*Description of the task:* Give the number of lines that contain "date" in the listing, and write nothing else.

*** Provided records ***

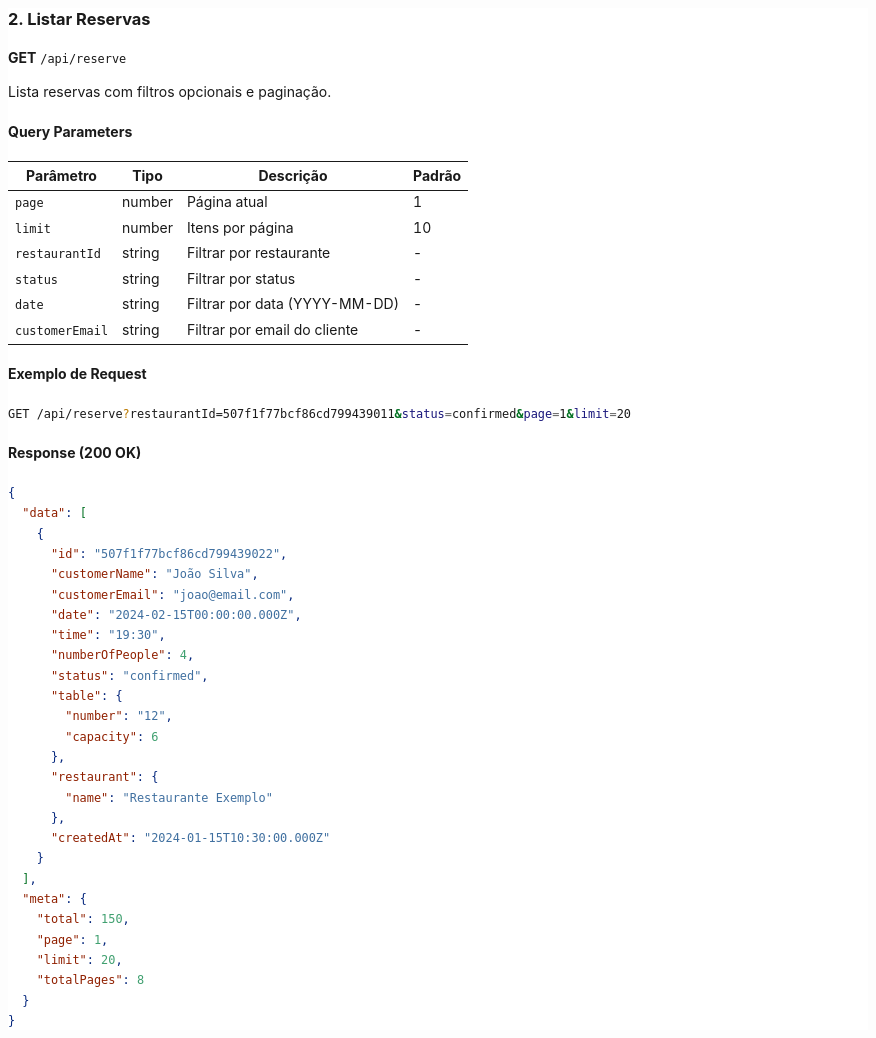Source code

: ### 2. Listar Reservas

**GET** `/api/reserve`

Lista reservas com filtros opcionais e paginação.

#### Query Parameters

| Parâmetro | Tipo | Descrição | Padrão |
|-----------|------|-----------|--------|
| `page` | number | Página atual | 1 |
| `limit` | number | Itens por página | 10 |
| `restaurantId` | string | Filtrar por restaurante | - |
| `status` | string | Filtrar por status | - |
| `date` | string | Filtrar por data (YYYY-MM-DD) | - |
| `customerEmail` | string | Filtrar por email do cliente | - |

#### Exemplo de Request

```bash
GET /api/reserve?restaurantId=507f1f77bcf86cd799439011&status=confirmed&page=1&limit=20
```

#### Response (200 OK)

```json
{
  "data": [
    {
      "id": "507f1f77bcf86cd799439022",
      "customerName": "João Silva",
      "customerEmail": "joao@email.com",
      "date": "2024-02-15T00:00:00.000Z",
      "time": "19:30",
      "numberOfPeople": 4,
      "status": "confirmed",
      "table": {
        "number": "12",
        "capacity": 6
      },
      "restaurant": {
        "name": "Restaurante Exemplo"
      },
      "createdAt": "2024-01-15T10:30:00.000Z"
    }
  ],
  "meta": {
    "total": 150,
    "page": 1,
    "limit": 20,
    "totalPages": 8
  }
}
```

***
*** Provided records ***

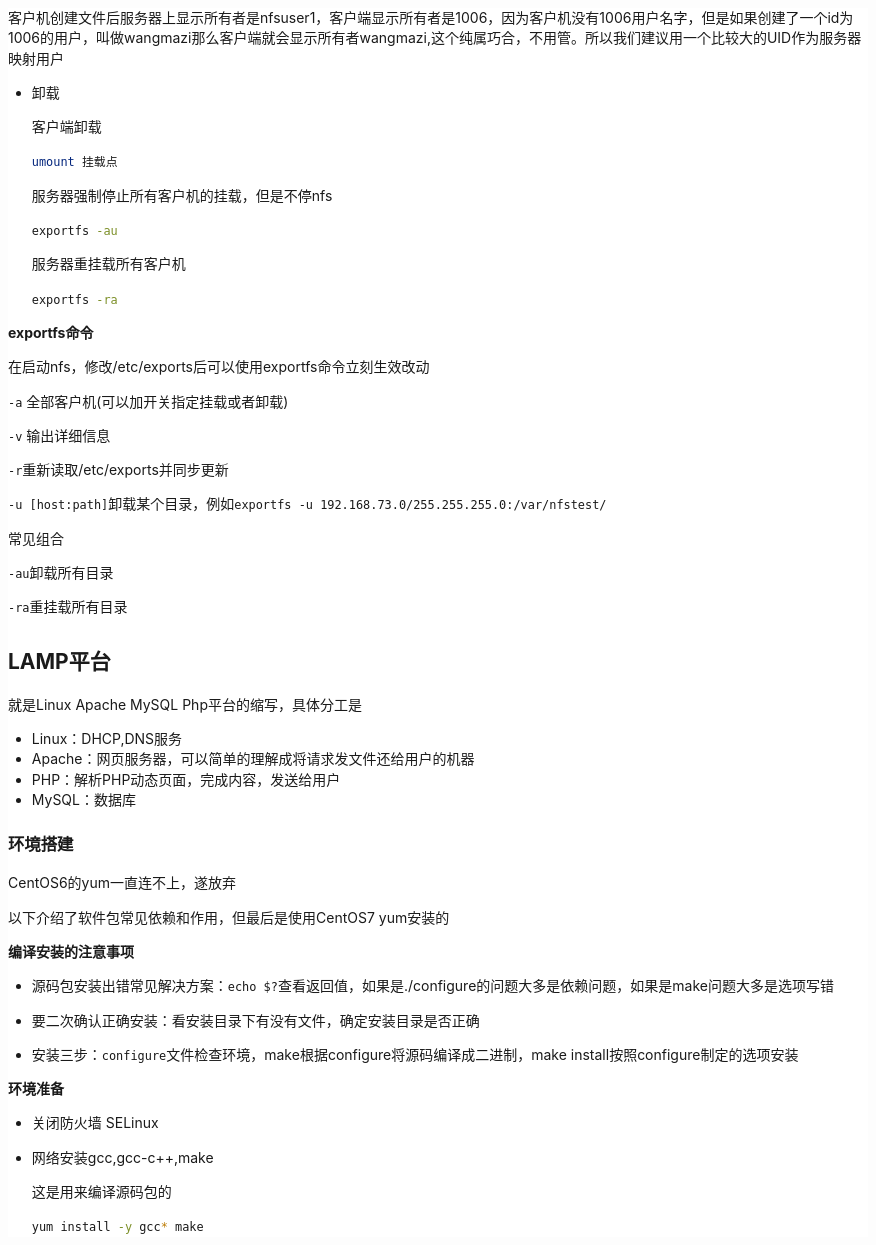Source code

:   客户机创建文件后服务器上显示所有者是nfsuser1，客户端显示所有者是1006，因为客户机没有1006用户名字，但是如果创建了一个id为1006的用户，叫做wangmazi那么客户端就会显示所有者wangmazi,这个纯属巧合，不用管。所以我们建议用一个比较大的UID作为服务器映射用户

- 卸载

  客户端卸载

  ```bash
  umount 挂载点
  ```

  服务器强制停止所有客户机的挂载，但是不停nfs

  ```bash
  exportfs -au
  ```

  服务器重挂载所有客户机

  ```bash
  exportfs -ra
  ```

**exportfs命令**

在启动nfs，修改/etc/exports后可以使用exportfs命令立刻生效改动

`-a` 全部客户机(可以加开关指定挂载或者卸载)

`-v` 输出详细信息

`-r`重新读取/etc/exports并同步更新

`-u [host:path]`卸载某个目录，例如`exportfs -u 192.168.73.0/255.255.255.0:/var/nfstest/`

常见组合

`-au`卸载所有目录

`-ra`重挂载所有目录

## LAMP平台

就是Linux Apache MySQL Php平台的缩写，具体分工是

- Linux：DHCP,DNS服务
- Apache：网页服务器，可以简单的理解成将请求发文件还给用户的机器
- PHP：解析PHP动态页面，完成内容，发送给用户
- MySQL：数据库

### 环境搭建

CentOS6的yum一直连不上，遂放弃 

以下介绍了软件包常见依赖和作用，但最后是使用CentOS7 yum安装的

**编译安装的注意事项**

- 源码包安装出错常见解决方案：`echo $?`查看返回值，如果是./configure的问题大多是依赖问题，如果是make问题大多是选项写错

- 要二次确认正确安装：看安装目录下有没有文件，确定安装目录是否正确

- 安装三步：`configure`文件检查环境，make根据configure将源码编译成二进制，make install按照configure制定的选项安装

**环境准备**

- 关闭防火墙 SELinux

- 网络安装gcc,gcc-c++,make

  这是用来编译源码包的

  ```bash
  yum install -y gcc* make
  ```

***

*Answer box:* 2